Consigna 1 >> Extrae del artículo sobre la Yambretta el tramo comprendido entre "Saluda a la" y "moldes para esculpir.", sin alterar una sola palabra.
Consigna 2 >> Enumera todos los modelos de moto o scooter que se nombran en el artículo sobre la Yambretta.

Fragmento de lectura >>

•••••

Saluda a la Yambretta: un scooter con base Lambretta y motor de Yamaha RD350 que se pone a 200 km/h

La Lambretta es uno de los scooter italianos más épicos de todos los tiempos. Marcaron un antes… Y un después también. Tanto que a día de hoy son considerados una auténtica joya de coleccionistas, y quienes atesoran uno no se quedan con los brazos quietos, pues son auténticos moldes para esculpir.

Por ejemplo, uno de los últimos inventos Frankestein con la Lambretta es la Amphi-Scooter… O hay quienes hace poco le metieron una bomba atómica como motor capaz de superar a la mismísima Aprilia RS 250. La de hoy tampoco se queda corta, y te damos un dato para confirmar: casi se pone a 200 km/h.

El motor dos tiempos de la RD350 da 60 CV

En su día fue una moto barata y fácil de fabricar. No tenía mucho misterio. Con el tiempo se han revalorizado y convertido en lo que hoy vemos. Y es que en la mayoría de modelos modificados, de su propulsor original no queda nada… La joya de hoy además de tener una emotiva historia detrás, monta el corazón de una Yamaha RD350. De hecho, hace no mucho vimos una aquí en Motorpasión.

•••••

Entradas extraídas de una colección
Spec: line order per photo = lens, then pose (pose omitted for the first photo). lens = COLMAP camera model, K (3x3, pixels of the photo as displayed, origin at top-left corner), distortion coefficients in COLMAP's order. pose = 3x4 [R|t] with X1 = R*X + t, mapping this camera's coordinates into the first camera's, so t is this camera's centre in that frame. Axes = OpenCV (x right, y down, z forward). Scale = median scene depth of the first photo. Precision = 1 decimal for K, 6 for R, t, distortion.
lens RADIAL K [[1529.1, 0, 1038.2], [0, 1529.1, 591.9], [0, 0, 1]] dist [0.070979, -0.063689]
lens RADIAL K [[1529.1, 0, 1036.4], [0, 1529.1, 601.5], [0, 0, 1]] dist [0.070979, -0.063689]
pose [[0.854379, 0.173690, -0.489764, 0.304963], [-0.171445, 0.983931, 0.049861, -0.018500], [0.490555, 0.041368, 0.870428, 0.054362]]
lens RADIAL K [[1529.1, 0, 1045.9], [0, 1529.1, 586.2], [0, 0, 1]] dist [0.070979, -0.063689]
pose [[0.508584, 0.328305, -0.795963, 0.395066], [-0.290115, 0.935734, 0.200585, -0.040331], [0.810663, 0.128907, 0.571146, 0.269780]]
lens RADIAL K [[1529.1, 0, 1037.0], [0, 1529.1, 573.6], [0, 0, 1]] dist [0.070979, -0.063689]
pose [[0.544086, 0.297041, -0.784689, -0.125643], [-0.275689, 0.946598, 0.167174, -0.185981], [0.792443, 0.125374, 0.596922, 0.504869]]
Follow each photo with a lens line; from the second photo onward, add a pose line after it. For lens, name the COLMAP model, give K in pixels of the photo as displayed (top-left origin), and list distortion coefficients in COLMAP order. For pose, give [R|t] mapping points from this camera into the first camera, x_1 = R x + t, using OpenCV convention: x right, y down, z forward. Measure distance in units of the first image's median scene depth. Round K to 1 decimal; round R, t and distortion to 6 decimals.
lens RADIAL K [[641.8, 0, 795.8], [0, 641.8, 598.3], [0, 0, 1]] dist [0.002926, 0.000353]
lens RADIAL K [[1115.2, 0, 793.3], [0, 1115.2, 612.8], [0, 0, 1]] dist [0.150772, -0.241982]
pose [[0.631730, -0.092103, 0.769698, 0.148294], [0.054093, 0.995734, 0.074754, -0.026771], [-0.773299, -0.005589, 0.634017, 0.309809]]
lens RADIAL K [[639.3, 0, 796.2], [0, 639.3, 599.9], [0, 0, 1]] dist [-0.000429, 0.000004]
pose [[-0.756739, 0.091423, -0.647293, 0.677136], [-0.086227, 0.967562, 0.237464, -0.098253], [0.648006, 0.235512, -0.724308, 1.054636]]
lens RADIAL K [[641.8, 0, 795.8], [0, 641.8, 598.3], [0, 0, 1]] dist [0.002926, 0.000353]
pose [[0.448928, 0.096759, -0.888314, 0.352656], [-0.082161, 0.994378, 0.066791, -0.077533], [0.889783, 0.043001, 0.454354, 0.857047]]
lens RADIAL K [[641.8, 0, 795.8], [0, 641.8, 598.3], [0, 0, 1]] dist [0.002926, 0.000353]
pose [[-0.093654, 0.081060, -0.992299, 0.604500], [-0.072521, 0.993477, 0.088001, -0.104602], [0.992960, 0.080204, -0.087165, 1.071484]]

•••••

Respuesta redactada 1 >>
Saluda a la Yambretta: un scooter con base Lambretta y motor de Yamaha RD350 que se pone a 200 km/h

La Lambretta es uno de los scooter italianos más épicos de todos los tiempos. Marcaron un antes… Y un después también. Tanto que a día de hoy son considerados una auténtica joya de coleccionistas, y quienes atesoran uno no se quedan con los brazos quietos, pues son auténticos moldes para esculpir.

Respuesta redactada 2 >>
- Yambretta
- Lambretta
- Yamaha RD350
- Amphi-Scooter
- Aprilia RS 250